=== Begin Enclosure ===

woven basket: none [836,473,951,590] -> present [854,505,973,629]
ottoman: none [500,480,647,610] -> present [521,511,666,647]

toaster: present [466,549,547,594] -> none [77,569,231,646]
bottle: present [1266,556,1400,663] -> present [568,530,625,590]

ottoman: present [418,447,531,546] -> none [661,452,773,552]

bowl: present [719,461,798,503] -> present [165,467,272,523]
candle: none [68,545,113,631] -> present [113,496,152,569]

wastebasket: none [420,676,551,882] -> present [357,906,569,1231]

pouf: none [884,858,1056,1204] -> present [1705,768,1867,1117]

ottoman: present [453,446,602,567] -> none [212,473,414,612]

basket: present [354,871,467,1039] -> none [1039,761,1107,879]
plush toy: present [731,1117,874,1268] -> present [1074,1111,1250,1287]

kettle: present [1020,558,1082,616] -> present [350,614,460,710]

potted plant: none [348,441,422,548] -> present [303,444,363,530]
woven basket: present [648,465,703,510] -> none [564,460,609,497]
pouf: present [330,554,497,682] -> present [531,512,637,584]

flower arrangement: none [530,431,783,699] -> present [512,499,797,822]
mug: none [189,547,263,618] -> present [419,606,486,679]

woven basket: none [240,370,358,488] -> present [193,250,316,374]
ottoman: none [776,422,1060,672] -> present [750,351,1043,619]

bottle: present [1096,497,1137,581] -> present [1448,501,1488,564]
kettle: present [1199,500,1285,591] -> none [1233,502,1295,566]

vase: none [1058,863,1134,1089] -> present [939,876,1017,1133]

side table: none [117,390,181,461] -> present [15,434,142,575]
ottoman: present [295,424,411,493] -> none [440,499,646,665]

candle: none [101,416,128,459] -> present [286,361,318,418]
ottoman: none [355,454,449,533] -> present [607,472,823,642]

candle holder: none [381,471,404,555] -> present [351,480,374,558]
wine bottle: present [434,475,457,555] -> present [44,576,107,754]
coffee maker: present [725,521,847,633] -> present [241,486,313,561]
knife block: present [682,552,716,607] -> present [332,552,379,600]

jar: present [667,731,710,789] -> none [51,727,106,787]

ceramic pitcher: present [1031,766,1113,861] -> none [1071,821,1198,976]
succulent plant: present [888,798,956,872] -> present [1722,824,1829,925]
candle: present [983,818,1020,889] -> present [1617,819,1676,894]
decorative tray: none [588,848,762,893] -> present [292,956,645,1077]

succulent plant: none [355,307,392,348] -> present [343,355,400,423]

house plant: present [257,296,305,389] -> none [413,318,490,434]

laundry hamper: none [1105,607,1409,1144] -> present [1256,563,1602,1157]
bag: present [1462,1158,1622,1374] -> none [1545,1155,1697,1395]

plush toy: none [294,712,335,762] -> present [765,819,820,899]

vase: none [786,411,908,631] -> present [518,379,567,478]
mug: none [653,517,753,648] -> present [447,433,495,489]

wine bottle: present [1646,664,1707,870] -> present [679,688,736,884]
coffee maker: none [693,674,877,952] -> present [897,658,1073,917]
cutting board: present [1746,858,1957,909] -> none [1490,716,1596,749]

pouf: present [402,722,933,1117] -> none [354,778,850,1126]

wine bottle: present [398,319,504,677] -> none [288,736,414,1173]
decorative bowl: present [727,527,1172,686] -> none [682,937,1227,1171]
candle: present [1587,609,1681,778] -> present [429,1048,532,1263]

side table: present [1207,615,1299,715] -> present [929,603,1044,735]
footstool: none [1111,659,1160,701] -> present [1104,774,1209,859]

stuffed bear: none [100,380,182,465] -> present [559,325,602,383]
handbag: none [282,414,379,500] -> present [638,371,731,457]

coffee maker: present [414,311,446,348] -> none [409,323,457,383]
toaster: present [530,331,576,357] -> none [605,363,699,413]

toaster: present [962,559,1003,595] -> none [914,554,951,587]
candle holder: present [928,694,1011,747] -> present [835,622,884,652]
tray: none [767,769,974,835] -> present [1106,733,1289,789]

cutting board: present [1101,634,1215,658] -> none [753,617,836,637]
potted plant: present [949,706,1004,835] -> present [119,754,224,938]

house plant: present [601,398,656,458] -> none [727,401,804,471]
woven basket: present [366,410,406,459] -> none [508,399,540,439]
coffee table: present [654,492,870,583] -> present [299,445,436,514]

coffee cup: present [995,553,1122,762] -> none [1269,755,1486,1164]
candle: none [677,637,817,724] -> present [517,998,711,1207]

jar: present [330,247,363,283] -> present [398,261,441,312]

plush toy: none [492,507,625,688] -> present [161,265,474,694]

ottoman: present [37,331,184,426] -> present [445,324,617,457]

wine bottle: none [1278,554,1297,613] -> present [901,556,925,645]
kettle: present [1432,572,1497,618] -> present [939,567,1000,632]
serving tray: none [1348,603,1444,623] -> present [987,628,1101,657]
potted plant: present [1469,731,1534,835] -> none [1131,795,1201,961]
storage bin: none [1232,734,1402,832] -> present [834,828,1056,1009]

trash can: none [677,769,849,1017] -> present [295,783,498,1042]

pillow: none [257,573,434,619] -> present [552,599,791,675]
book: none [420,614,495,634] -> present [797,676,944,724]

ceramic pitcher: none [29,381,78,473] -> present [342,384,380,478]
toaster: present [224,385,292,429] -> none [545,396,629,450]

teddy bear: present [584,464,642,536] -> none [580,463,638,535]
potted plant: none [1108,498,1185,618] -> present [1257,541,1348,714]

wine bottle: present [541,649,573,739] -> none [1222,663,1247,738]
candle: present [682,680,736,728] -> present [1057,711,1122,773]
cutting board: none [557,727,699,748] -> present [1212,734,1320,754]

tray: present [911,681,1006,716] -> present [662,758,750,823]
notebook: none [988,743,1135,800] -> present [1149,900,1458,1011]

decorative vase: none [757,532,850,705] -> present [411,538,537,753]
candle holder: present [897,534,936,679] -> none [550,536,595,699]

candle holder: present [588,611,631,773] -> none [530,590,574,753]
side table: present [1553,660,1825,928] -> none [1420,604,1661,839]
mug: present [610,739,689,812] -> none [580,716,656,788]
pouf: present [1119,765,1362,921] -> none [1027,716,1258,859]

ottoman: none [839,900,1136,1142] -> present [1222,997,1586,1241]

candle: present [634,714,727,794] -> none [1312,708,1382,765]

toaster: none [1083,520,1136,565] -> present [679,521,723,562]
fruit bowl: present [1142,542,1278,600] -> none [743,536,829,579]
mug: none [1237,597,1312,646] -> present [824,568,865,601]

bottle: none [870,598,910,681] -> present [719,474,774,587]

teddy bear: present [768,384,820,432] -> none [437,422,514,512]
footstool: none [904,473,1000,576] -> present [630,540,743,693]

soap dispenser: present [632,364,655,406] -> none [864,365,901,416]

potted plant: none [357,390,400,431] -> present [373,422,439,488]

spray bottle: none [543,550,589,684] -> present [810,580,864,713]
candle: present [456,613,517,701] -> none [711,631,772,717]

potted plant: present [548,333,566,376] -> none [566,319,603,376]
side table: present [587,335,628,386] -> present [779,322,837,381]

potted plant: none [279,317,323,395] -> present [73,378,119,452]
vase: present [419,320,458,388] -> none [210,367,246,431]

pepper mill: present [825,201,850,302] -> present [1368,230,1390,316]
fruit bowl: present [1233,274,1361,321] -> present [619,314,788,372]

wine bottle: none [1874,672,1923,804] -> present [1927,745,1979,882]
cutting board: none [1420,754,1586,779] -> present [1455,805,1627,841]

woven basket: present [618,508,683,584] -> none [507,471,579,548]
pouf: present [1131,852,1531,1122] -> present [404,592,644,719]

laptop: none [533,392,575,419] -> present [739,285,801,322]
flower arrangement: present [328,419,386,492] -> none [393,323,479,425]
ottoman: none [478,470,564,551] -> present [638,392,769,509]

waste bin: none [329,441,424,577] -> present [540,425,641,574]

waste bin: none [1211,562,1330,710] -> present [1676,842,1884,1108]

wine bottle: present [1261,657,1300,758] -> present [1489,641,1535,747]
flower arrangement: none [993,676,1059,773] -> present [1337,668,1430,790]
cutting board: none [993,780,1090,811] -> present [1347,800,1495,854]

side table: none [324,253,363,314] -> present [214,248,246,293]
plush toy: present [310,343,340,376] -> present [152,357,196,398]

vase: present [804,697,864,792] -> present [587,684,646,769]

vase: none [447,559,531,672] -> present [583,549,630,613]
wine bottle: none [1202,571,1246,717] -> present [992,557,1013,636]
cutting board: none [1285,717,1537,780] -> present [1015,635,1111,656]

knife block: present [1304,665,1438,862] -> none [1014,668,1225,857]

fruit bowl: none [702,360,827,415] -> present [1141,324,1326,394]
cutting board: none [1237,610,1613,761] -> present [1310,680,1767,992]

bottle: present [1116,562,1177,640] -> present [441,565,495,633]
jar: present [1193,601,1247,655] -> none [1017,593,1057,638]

=== End Enclosure ===

» Prompt: Every line above from the line with "handbag: none [282,414,379,500]" to the line with "cutting board: none [557,727,699,748]", both included, must be reproduced exactly, and no other line may appear.

» Solution to this exercise:
handbag: none [282,414,379,500] -> present [638,371,731,457]

coffee maker: present [414,311,446,348] -> none [409,323,457,383]
toaster: present [530,331,576,357] -> none [605,363,699,413]

toaster: present [962,559,1003,595] -> none [914,554,951,587]
candle holder: present [928,694,1011,747] -> present [835,622,884,652]
tray: none [767,769,974,835] -> present [1106,733,1289,789]

cutting board: present [1101,634,1215,658] -> none [753,617,836,637]
potted plant: present [949,706,1004,835] -> present [119,754,224,938]

house plant: present [601,398,656,458] -> none [727,401,804,471]
woven basket: present [366,410,406,459] -> none [508,399,540,439]
coffee table: present [654,492,870,583] -> present [299,445,436,514]

coffee cup: present [995,553,1122,762] -> none [1269,755,1486,1164]
candle: none [677,637,817,724] -> present [517,998,711,1207]

jar: present [330,247,363,283] -> present [398,261,441,312]

plush toy: none [492,507,625,688] -> present [161,265,474,694]

ottoman: present [37,331,184,426] -> present [445,324,617,457]

wine bottle: none [1278,554,1297,613] -> present [901,556,925,645]
kettle: present [1432,572,1497,618] -> present [939,567,1000,632]
serving tray: none [1348,603,1444,623] -> present [987,628,1101,657]
potted plant: present [1469,731,1534,835] -> none [1131,795,1201,961]
storage bin: none [1232,734,1402,832] -> present [834,828,1056,1009]

trash can: none [677,769,849,1017] -> present [295,783,498,1042]

pillow: none [257,573,434,619] -> present [552,599,791,675]
book: none [420,614,495,634] -> present [797,676,944,724]

ceramic pitcher: none [29,381,78,473] -> present [342,384,380,478]
toaster: present [224,385,292,429] -> none [545,396,629,450]

teddy bear: present [584,464,642,536] -> none [580,463,638,535]
potted plant: none [1108,498,1185,618] -> present [1257,541,1348,714]

wine bottle: present [541,649,573,739] -> none [1222,663,1247,738]
candle: present [682,680,736,728] -> present [1057,711,1122,773]
cutting board: none [557,727,699,748] -> present [1212,734,1320,754]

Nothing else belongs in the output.